Transforming Security and Scalability with NetFoundry’s AppNets

By integrating NetFoundry Cloud and AppNets, Digibee eliminated VPN dependencies, enhanced zero trust security, and seamlessly scaled customer onboarding and data transport, achieving secure, efficient connectivity across diverse environments with automated, code-driven management.

We have significantly reduced our VPN complexity and mitigated issues related to NAT and FTP with overlapping IPs, which has enabled us to onboard new clients and workloads with as little friction as possible. NetFoundry has allowed us to scale faster, safe, and more cost-effectively, while NetFoundry Cloud's zero trust overlay mesh network provides secure provisioning, management, and networking into our solutions as pure software.

Streamlining Operations and Enhancing Security with NetFoundry Cloud

NetFoundry Cloud empowered Digibee to embed secure, cloud-native networking into its platform, simplifying customer onboarding, reducing dependencies on traditional infrastructure, and enabling agile, automated management with improved performance and reduced support costs.

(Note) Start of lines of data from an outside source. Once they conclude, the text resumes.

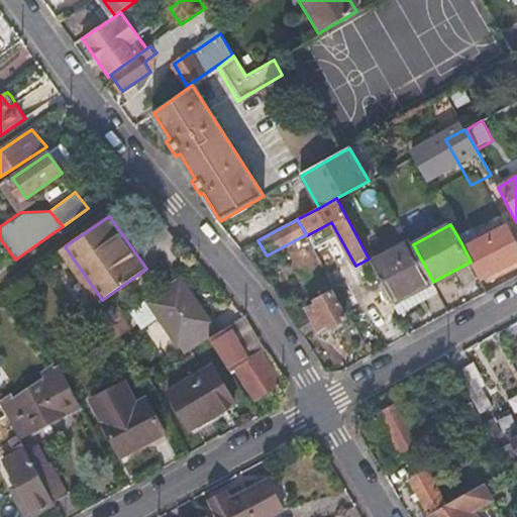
[(471,262),(482,281),(487,278),(488,281),(504,272),(507,272),(516,266),(516,245),(506,225),(469,245),(467,240),(461,243),(471,262)]
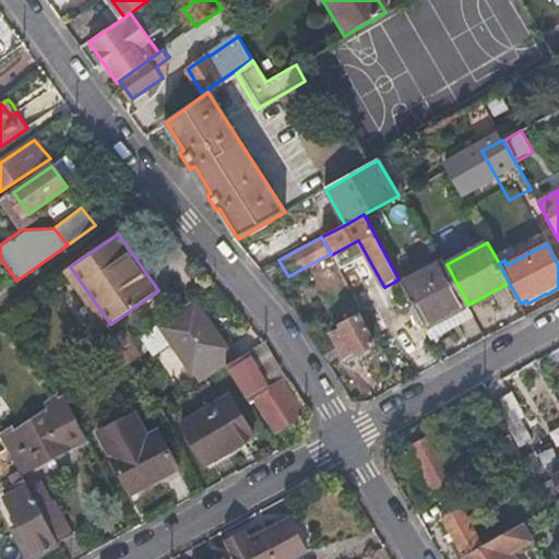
[(499,263),(504,260),(511,257),(507,249),(495,256),(499,263)]
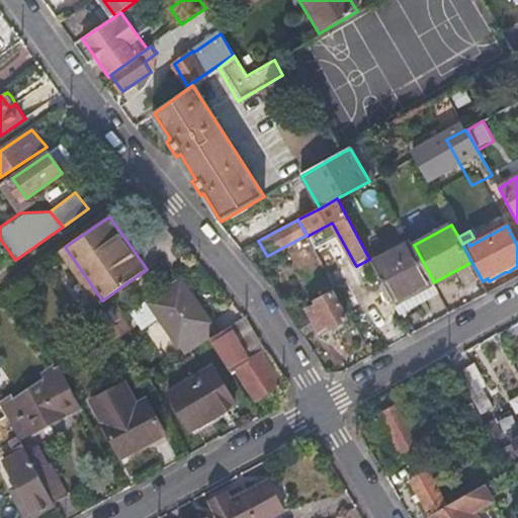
[(420,290),(434,282),(414,245),(411,241),(371,261),(384,286),(399,312),(425,298),(420,290)]
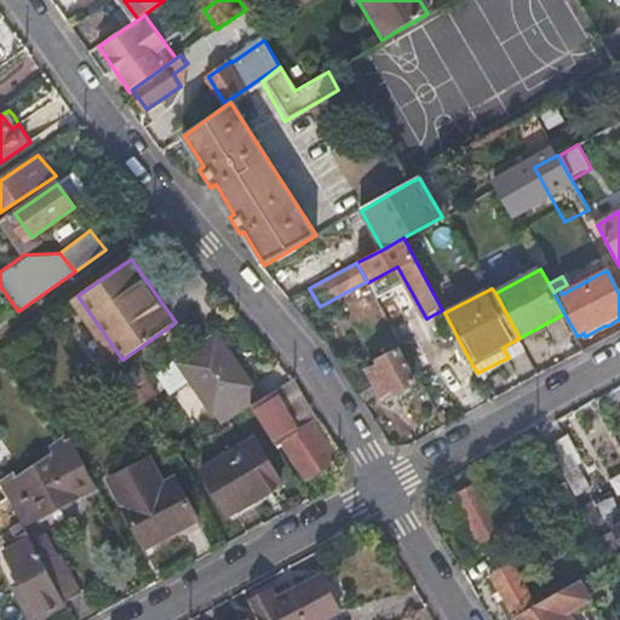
[(183,360),(220,425),(231,418),(224,407),(251,390),(252,389),(222,337),(183,360)]
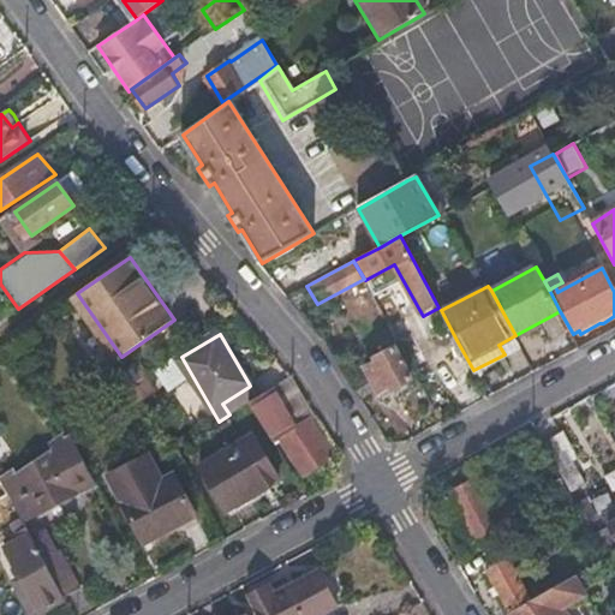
[(459,377),(473,370),(457,340),(442,348),(459,377)]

Operational simplifications, automation, and maintenance

NetFoundry Cloud enabled Digibee to embed secure provisioning, management, and networking into its platform as pure software, and its cloud-native integration with every major cloud allowed the company to build and run scalable applications. This greatly reduced the time to onboard new customers and deploy workloads, while improving and simplifying the security posture of the enterprise.

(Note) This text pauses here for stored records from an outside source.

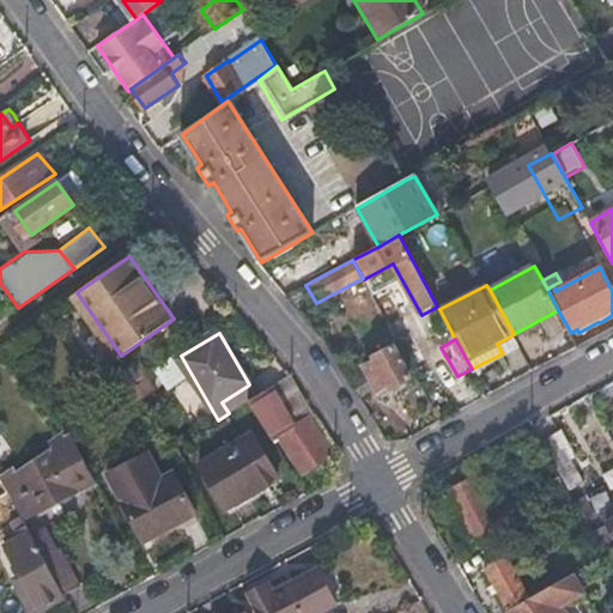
[(366,372),(375,388),(377,392),(388,386),(390,390),(411,380),(392,344),(371,354),(374,362),(363,368),(366,372)]
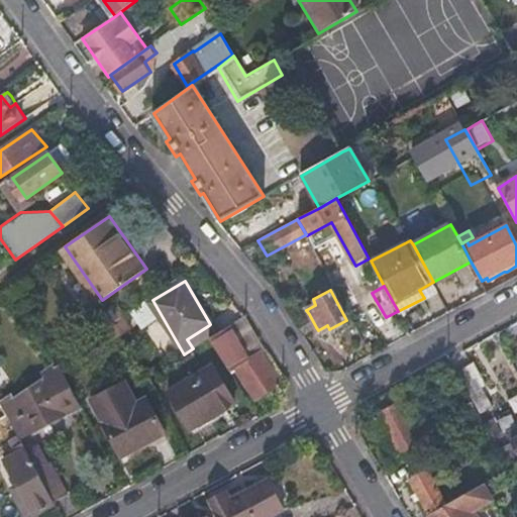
[(141,329),(158,320),(146,301),(130,310),(141,329)]
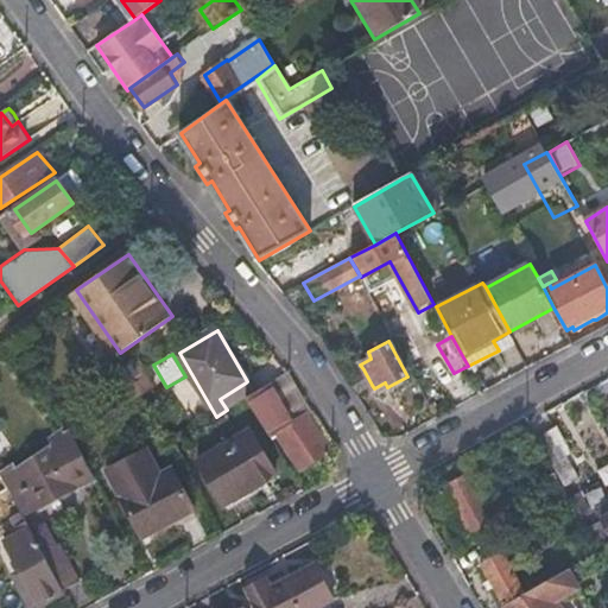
[(349,379),(358,393),(372,385),(363,369),(349,379)]
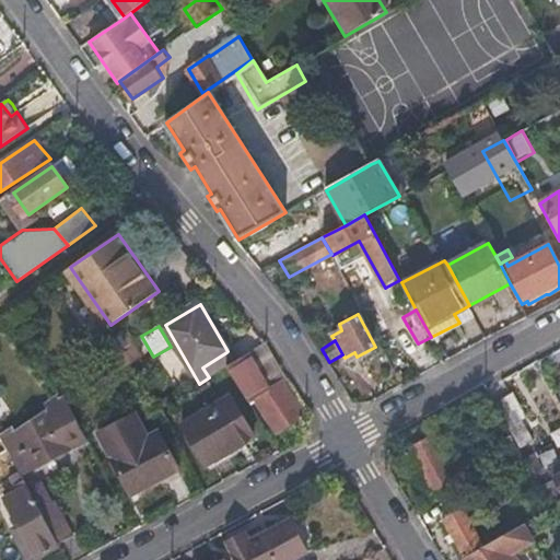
[(281,382),(259,346),(246,354),(268,391),(281,382)]
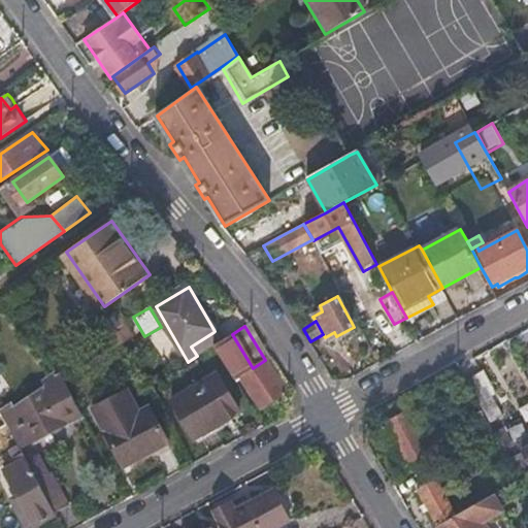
[(191,347),(197,356),(213,345),(220,341),(213,332),(191,347)]
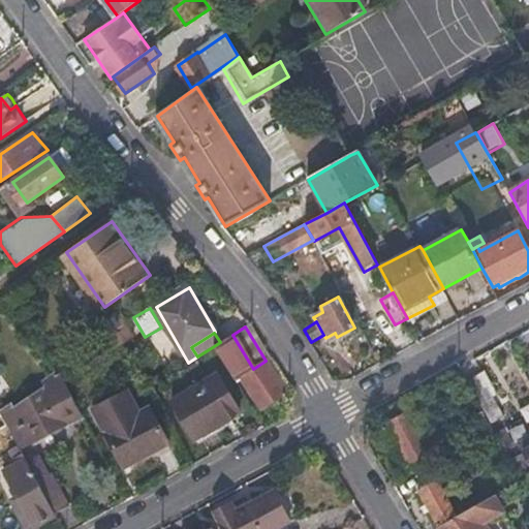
[(214,346),(235,380),(240,377),(258,409),(286,392),(269,363),(266,361),(253,369),(232,335),(220,342),(214,346)]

The new architecture eliminated VPN and private mobile APN backhaul and the dependencies on static IPs or port forwarding. It also enabled simple remote provisioning and management for authenticated administrators, using any network, even third party WiFi. Now with private app-specific networking, Digibee can limit bespoke IT systems and extend zero trust security across many use cases to be future-ready and solve new security challenges over time. 

The cloud orchestrated software improved app performance and productivity of the company, increasing agility and automation, and decreasing support costs. NetFoundry Cloud’s Smart Routing capabilities also ensured Digibee could automatically minimize latency as endpoints and routers dynamically choose the best path available on the private, zero trust fabric. The complete, integrated solution simplified customer deployments for the company and significantly reduced maintenance and support hours.

About NetFoundry

Networking once limited application innovation and automation, with security and performance improvements often added as an afterthought. NetFoundry is transforming cybersecurity by embedding zero trust networking directly into code. Our NetFoundry Cloud solution integrates zero trust networking as software within apps, APIs, IoT devices, and critical infrastructure—rendering these assets invisible and unreachable to attackers.

As the world’s first programmable, cloud-native, zero trust network, NetFoundry Cloud delivers unmatched scale, concurrency, and performance. It empowers developers, network engineers, DevOps, and cloud teams to programmatically manage private, high-performance, zero trust networking with ease.

Built on the NetFoundry Platform and the Ziti architecture, our solution is available as open-source via the OpenZiti project, the world’s most widely integrated and trusted open-source networking platform. With NetFoundry, secure, zero trust networking is no longer an afterthought—it’s engineered directly into the core of digital infrastructure.